APPLY WHAT YOU READ
(1) Copy the passage of the post about a first sermon from "Now for the" up to and including "I dread it.".
(2) Pick up the post about a first sermon and a call to ministry where it leaves off, and keep writing it.

DOCUMENT PASSAGE
━━━━━━

A few days ago I shared my first sermon with my mentor (that seems so formal but I guess it is the appropriate term), I was nervous about the feed back I would get. After all the whole purpose of the sermon was to fill his shoes. Those are some big shoes both literally and figuratively speaking. The response was not one of many words. Two sentences actually. The later said, "I am so proud of you!" I was like a child after that over joyed at a parent's praise for doing well. The funny thing about that is I didn't know I longed to hear those words but when I did they filled my spirit. They made me soar!
They taught me something about myself. As I struggle with ending a relationship (friendship just in case relationship sends your mind places, I know mine would) that was unhealthy for me and really for my little family. It taught me how fulfilled I can be with my own actions and healthy relationships. Actually since I have preached I have received way more affirmation than I had ever anticipated from so many sources. I am feeling really good about me. Something in the past I thought could only happen when other people were involved. Really though when it's me and God I do alright. That is an answered prayer in itself. I don't want to go in to it all here. I am just really glad I choose to do what I did. Now I am seeing God in the bigger picture. Not all the things that are making my heart heavy are gone but it's better.
Now for the discernment part. As I really shift my focus to where God is calling me once again I have become aware of many things. I am noticing things that I haven't before. So here are the questions I am asking myself.
Ordination or no ordination?
I think I know the answer and I dread it.
Women's Ministry or Youth Ministry?

━━━━━━

INFORMATION PROVIDED

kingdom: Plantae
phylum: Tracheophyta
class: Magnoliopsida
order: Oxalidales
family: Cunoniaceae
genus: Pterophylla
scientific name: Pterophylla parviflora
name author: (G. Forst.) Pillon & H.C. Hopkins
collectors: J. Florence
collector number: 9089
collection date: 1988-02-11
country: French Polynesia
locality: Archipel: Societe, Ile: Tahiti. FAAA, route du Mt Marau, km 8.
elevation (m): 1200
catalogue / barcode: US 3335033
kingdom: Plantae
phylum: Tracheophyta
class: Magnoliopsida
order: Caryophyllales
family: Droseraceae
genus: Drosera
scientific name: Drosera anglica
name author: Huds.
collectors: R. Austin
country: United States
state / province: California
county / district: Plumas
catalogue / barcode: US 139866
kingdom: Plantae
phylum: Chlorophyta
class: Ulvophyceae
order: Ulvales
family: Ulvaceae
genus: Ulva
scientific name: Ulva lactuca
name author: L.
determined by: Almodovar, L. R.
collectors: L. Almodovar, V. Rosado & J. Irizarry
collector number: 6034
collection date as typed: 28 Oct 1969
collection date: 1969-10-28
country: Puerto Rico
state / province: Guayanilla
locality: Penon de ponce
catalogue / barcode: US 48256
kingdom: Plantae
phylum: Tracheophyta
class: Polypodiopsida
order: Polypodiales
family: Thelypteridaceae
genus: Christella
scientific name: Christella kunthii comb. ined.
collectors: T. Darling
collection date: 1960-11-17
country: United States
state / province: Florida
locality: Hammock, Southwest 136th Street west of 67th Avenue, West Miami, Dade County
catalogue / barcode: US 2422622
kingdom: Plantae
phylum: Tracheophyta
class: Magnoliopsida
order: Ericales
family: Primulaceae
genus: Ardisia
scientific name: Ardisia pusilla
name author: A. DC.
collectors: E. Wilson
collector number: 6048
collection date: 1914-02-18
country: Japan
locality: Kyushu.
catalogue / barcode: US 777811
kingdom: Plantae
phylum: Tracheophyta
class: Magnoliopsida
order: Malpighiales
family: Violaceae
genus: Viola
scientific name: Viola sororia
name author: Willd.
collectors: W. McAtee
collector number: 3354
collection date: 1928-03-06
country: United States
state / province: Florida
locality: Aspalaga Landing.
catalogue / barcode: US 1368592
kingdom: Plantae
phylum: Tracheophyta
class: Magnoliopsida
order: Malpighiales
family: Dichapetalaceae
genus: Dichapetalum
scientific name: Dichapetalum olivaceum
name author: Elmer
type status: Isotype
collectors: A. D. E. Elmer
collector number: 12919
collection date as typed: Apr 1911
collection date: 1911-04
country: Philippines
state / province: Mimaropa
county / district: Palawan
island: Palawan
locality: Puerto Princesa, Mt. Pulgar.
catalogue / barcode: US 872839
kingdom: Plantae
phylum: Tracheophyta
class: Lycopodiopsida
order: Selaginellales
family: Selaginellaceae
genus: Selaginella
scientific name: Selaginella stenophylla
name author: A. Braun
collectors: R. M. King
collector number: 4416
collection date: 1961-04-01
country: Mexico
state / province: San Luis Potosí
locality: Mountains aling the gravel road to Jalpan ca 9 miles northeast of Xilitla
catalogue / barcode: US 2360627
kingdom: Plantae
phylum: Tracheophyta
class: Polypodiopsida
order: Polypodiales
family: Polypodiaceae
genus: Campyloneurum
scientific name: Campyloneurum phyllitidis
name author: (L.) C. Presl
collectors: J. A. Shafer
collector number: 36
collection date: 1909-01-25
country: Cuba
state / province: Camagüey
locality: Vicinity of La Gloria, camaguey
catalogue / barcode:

━━━━━━

ANSWERS BY ITEM NUMBER
(1)
Now for the discernment part. As I really shift my focus to where God is calling me once again I have become aware of many things. I am noticing things that I haven't before. So here are the questions I am asking myself.
Ordination or no ordination?
I think I know the answer and I dread it.

(2)
Both would seem to be the answer I would prefer. However I am not certain there are enough hours in the day. I miss the kids like crazy. I know I have a gift for working with them. It's just not one I have a proper outlet for right now. Women would be a huge challenge for me. I think God likes to challenge me.
I will resist the temptation to compartmentalize the rest of it. There are other things I feel need a place. I am going to try to let them come together organically.
need to ask and push back a bit in love becca-what outlet could be better to let your gift for youth shine that in your home church where you are loved and needed? I have found in my life that God tends not to call me to do things in some mystic future but here and now-where i am however i can. So... I don't understand what would be a "proper outlet"??
ReplyDeleteThis is a long conversation Tadd. Not sure I can fit it all into a comment. Basically I left for a little while and came back. My style doesn't fit in the current model something (likely me) changed while I was off having a baby. I have considered a small group but I am even hesitant with that, as my personal feeling is that the current structure would inhibit rather than empower my teaching.